START SUPPLIED DATA

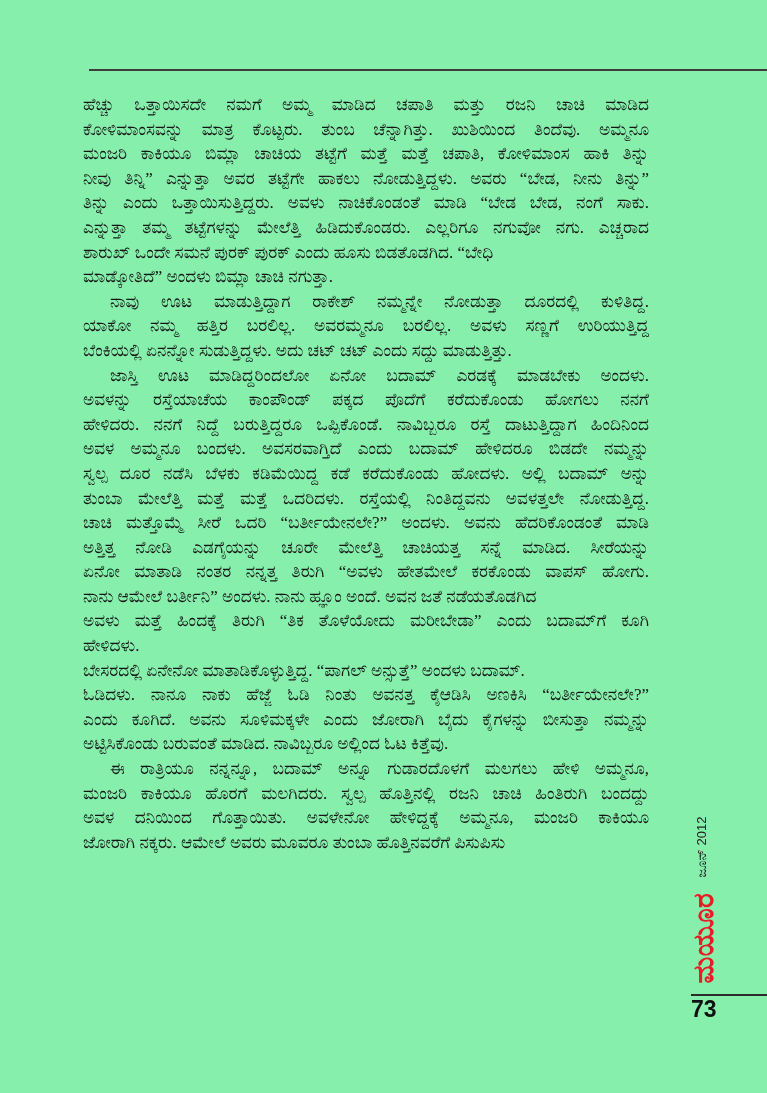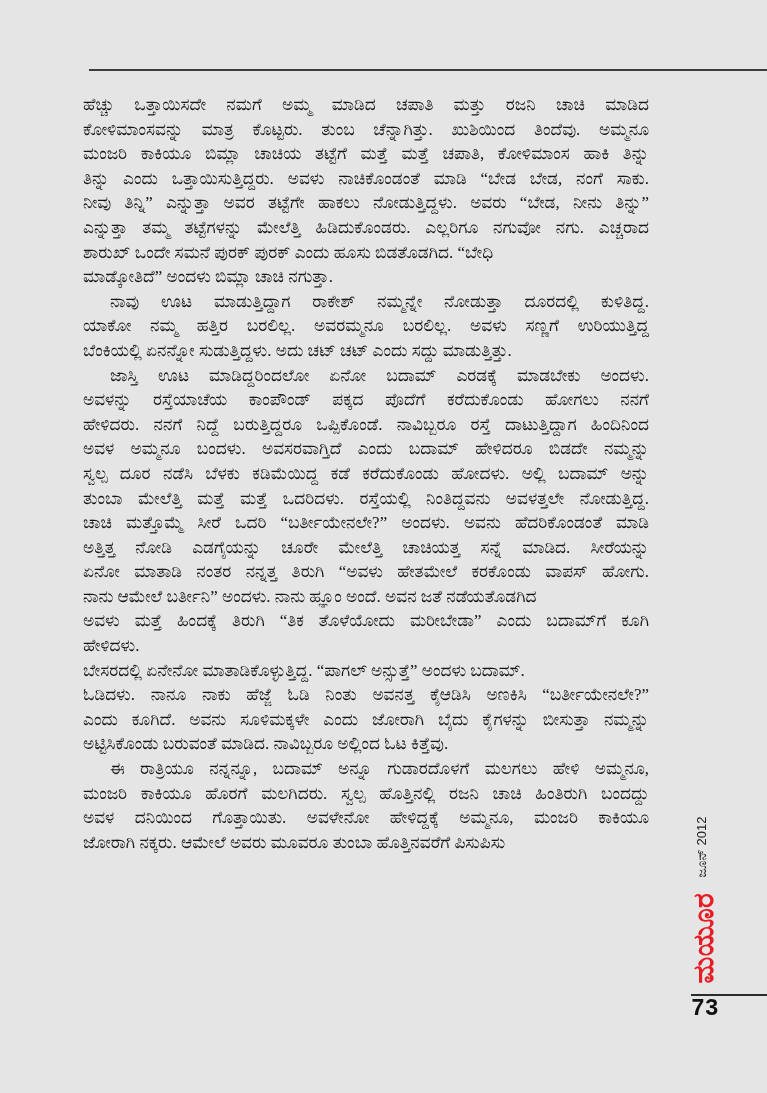--- a/index.html
+++ b/index.html
@@ -4,21 +4,21 @@
 <style>
   html, body {
     margin: 0;
     padding: 0;
     background: #ffffff;
   }
   .page {
     position: relative;
     width: 767px;
     height: 1093px;
-    background: #e5e5e5;
+    background: #86efac;
     overflow: hidden;
     font-family: "Liberation Serif", serif;
   }
   .top-rule {
     position: absolute;
     left: 89px;
     top: 69px;
     width: 678px;
     height: 2px;
     background: #3d3d3d;
@@ -82,39 +82,39 @@
     left: 691px;
     top: 994px;
     width: 76px;
     height: 2px;
     background: #2b2b2b;
   }
   .page-number {
     position: absolute;
     left: 691px;
     top: 996px;
-    font-family: Liberation Mono, monospace;
+    font-family: Liberation Sans, sans-serif;
     font-size: 23px;
     font-weight: bold;
     color: #111111;
   }
 </style>
 </head>
 <body>
 
 <div class="page">
 
   <div class="top-rule"></div>
 
   <div class="text-block">
     <div class="ln">ಹೆಚ್ಚು ಒತ್ತಾಯಿಸದೇ ನಮಗೆ ಅಮ್ಮ ಮಾಡಿದ ಚಪಾತಿ ಮತ್ತು ರಜನಿ ಚಾಚಿ ಮಾಡಿದ</div>
     <div class="ln">ಕೋಳಿಮಾಂಸವನ್ನು ಮಾತ್ರ ಕೊಟ್ಟರು. ತುಂಬ ಚೆನ್ನಾಗಿತ್ತು. ಖುಶಿಯಿಂದ ತಿಂದೆವು. ಅಮ್ಮನೂ</div>
     <div class="ln">ಮಂಜರಿ ಕಾಕಿಯೂ ಬಿಮ್ಲಾ ಚಾಚಿಯ ತಟ್ಟೆಗೆ ಮತ್ತೆ ಮತ್ತೆ ಚಪಾತಿ, ಕೋಳಿಮಾಂಸ ಹಾಕಿ ತಿನ್ನು</div>
+    <div class="ln">ನೀವು ತಿನ್ನಿ” ಎನ್ನುತ್ತಾ ಅವರ ತಟ್ಟೆಗೇ ಹಾಕಲು ನೋಡುತ್ತಿದ್ದಳು. ಅವರು “ಬೇಡ, ನೀನು ತಿನ್ನು”</div>
     <div class="ln">ತಿನ್ನು ಎಂದು ಒತ್ತಾಯಿಸುತ್ತಿದ್ದರು. ಅವಳು ನಾಚಿಕೊಂಡಂತೆ ಮಾಡಿ “ಬೇಡ ಬೇಡ, ನಂಗೆ ಸಾಕು.</div>
-    <div class="ln">ನೀವು ತಿನ್ನಿ” ಎನ್ನುತ್ತಾ ಅವರ ತಟ್ಟೆಗೇ ಹಾಕಲು ನೋಡುತ್ತಿದ್ದಳು. ಅವರು “ಬೇಡ, ನೀನು ತಿನ್ನು”</div>
     <div class="ln">ಎನ್ನುತ್ತಾ ತಮ್ಮ ತಟ್ಟೆಗಳನ್ನು ಮೇಲೆತ್ತಿ ಹಿಡಿದುಕೊಂಡರು. ಎಲ್ಲರಿಗೂ ನಗುವೋ ನಗು. ಎಚ್ಚರಾದ</div>
     <div class="ln left">ಶಾರುಖ್ ಒಂದೇ ಸಮನೆ ಪುರಕ್ ಪುರಕ್ ಎಂದು ಹೂಸು ಬಿಡತೊಡಗಿದ. “ಬೇಧಿ</div>
     <div class="ln left">ಮಾಡ್ಕೋತಿದೆ” ಅಂದಳು ಬಿಮ್ಲಾ ಚಾಚಿ ನಗುತ್ತಾ.</div>
     <div class="ln ind">ನಾವು ಊಟ ಮಾಡುತ್ತಿದ್ದಾಗ ರಾಕೇಶ್ ನಮ್ಮನ್ನೇ ನೋಡುತ್ತಾ ದೂರದಲ್ಲಿ ಕುಳಿತಿದ್ದ.</div>
     <div class="ln">ಯಾಕೋ ನಮ್ಮ ಹತ್ತಿರ ಬರಲಿಲ್ಲ. ಅವರಮ್ಮನೂ ಬರಲಿಲ್ಲ. ಅವಳು ಸಣ್ಣಗೆ ಉರಿಯುತ್ತಿದ್ದ</div>
     <div class="ln left">ಬೆಂಕಿಯಲ್ಲಿ ಏನನ್ನೋ ಸುಡುತ್ತಿದ್ದಳು. ಅದು ಚಟ್ ಚಟ್ ಎಂದು ಸದ್ದು ಮಾಡುತ್ತಿತ್ತು.</div>
     <div class="ln ind">ಜಾಸ್ತಿ ಊಟ ಮಾಡಿದ್ದರಿಂದಲೋ ಏನೋ ಬದಾಮ್ ಎರಡಕ್ಕೆ ಮಾಡಬೇಕು ಅಂದಳು.</div>
     <div class="ln">ಅವಳನ್ನು ರಸ್ತೆಯಾಚೆಯ ಕಾಂಪೌಂಡ್ ಪಕ್ಕದ ಪೊದೆಗೆ ಕರೆದುಕೊಂಡು ಹೋಗಲು ನನಗೆ</div>
     <div class="ln">ಹೇಳಿದರು. ನನಗೆ ನಿದ್ದೆ ಬರುತ್ತಿದ್ದರೂ ಒಪ್ಪಿಕೊಂಡೆ. ನಾವಿಬ್ಬರೂ ರಸ್ತೆ ದಾಟುತ್ತಿದ್ದಾಗ ಹಿಂದಿನಿಂದ</div>
     <div class="ln">ಅವಳ ಅಮ್ಮನೂ ಬಂದಳು. ಅವಸರವಾಗ್ತಿದೆ ಎಂದು ಬದಾಮ್ ಹೇಳಿದರೂ ಬಿಡದೇ ನಮ್ಮನ್ನು</div>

END SUPPLIED DATA

Repeat the data word for word, minus any pictures.

▶ **YOUR RESPONSE**:
--- a/index.html
+++ b/index.html
@@ -4,21 +4,21 @@
 <style>
   html, body {
     margin: 0;
     padding: 0;
     background: #ffffff;
   }
   .page {
     position: relative;
     width: 767px;
     height: 1093px;
-    background: #e5e5e5;
+    background: #86efac;
     overflow: hidden;
     font-family: "Liberation Serif", serif;
   }
   .top-rule {
     position: absolute;
     left: 89px;
     top: 69px;
     width: 678px;
     height: 2px;
     background: #3d3d3d;
@@ -82,39 +82,39 @@
     left: 691px;
     top: 994px;
     width: 76px;
     height: 2px;
     background: #2b2b2b;
   }
   .page-number {
     position: absolute;
     left: 691px;
     top: 996px;
-    font-family: Liberation Mono, monospace;
+    font-family: Liberation Sans, sans-serif;
     font-size: 23px;
     font-weight: bold;
     color: #111111;
   }
 </style>
 </head>
 <body>
 
 <div class="page">
 
   <div class="top-rule"></div>
 
   <div class="text-block">
     <div class="ln">ಹೆಚ್ಚು ಒತ್ತಾಯಿಸದೇ ನಮಗೆ ಅಮ್ಮ ಮಾಡಿದ ಚಪಾತಿ ಮತ್ತು ರಜನಿ ಚಾಚಿ ಮಾಡಿದ</div>
     <div class="ln">ಕೋಳಿಮಾಂಸವನ್ನು ಮಾತ್ರ ಕೊಟ್ಟರು. ತುಂಬ ಚೆನ್ನಾಗಿತ್ತು. ಖುಶಿಯಿಂದ ತಿಂದೆವು. ಅಮ್ಮನೂ</div>
     <div class="ln">ಮಂಜರಿ ಕಾಕಿಯೂ ಬಿಮ್ಲಾ ಚಾಚಿಯ ತಟ್ಟೆಗೆ ಮತ್ತೆ ಮತ್ತೆ ಚಪಾತಿ, ಕೋಳಿಮಾಂಸ ಹಾಕಿ ತಿನ್ನು</div>
+    <div class="ln">ನೀವು ತಿನ್ನಿ” ಎನ್ನುತ್ತಾ ಅವರ ತಟ್ಟೆಗೇ ಹಾಕಲು ನೋಡುತ್ತಿದ್ದಳು. ಅವರು “ಬೇಡ, ನೀನು ತಿನ್ನು”</div>
     <div class="ln">ತಿನ್ನು ಎಂದು ಒತ್ತಾಯಿಸುತ್ತಿದ್ದರು. ಅವಳು ನಾಚಿಕೊಂಡಂತೆ ಮಾಡಿ “ಬೇಡ ಬೇಡ, ನಂಗೆ ಸಾಕು.</div>
-    <div class="ln">ನೀವು ತಿನ್ನಿ” ಎನ್ನುತ್ತಾ ಅವರ ತಟ್ಟೆಗೇ ಹಾಕಲು ನೋಡುತ್ತಿದ್ದಳು. ಅವರು “ಬೇಡ, ನೀನು ತಿನ್ನು”</div>
     <div class="ln">ಎನ್ನುತ್ತಾ ತಮ್ಮ ತಟ್ಟೆಗಳನ್ನು ಮೇಲೆತ್ತಿ ಹಿಡಿದುಕೊಂಡರು. ಎಲ್ಲರಿಗೂ ನಗುವೋ ನಗು. ಎಚ್ಚರಾದ</div>
     <div class="ln left">ಶಾರುಖ್ ಒಂದೇ ಸಮನೆ ಪುರಕ್ ಪುರಕ್ ಎಂದು ಹೂಸು ಬಿಡತೊಡಗಿದ. “ಬೇಧಿ</div>
     <div class="ln left">ಮಾಡ್ಕೋತಿದೆ” ಅಂದಳು ಬಿಮ್ಲಾ ಚಾಚಿ ನಗುತ್ತಾ.</div>
     <div class="ln ind">ನಾವು ಊಟ ಮಾಡುತ್ತಿದ್ದಾಗ ರಾಕೇಶ್ ನಮ್ಮನ್ನೇ ನೋಡುತ್ತಾ ದೂರದಲ್ಲಿ ಕುಳಿತಿದ್ದ.</div>
     <div class="ln">ಯಾಕೋ ನಮ್ಮ ಹತ್ತಿರ ಬರಲಿಲ್ಲ. ಅವರಮ್ಮನೂ ಬರಲಿಲ್ಲ. ಅವಳು ಸಣ್ಣಗೆ ಉರಿಯುತ್ತಿದ್ದ</div>
     <div class="ln left">ಬೆಂಕಿಯಲ್ಲಿ ಏನನ್ನೋ ಸುಡುತ್ತಿದ್ದಳು. ಅದು ಚಟ್ ಚಟ್ ಎಂದು ಸದ್ದು ಮಾಡುತ್ತಿತ್ತು.</div>
     <div class="ln ind">ಜಾಸ್ತಿ ಊಟ ಮಾಡಿದ್ದರಿಂದಲೋ ಏನೋ ಬದಾಮ್ ಎರಡಕ್ಕೆ ಮಾಡಬೇಕು ಅಂದಳು.</div>
     <div class="ln">ಅವಳನ್ನು ರಸ್ತೆಯಾಚೆಯ ಕಾಂಪೌಂಡ್ ಪಕ್ಕದ ಪೊದೆಗೆ ಕರೆದುಕೊಂಡು ಹೋಗಲು ನನಗೆ</div>
     <div class="ln">ಹೇಳಿದರು. ನನಗೆ ನಿದ್ದೆ ಬರುತ್ತಿದ್ದರೂ ಒಪ್ಪಿಕೊಂಡೆ. ನಾವಿಬ್ಬರೂ ರಸ್ತೆ ದಾಟುತ್ತಿದ್ದಾಗ ಹಿಂದಿನಿಂದ</div>
     <div class="ln">ಅವಳ ಅಮ್ಮನೂ ಬಂದಳು. ಅವಸರವಾಗ್ತಿದೆ ಎಂದು ಬದಾಮ್ ಹೇಳಿದರೂ ಬಿಡದೇ ನಮ್ಮನ್ನು</div>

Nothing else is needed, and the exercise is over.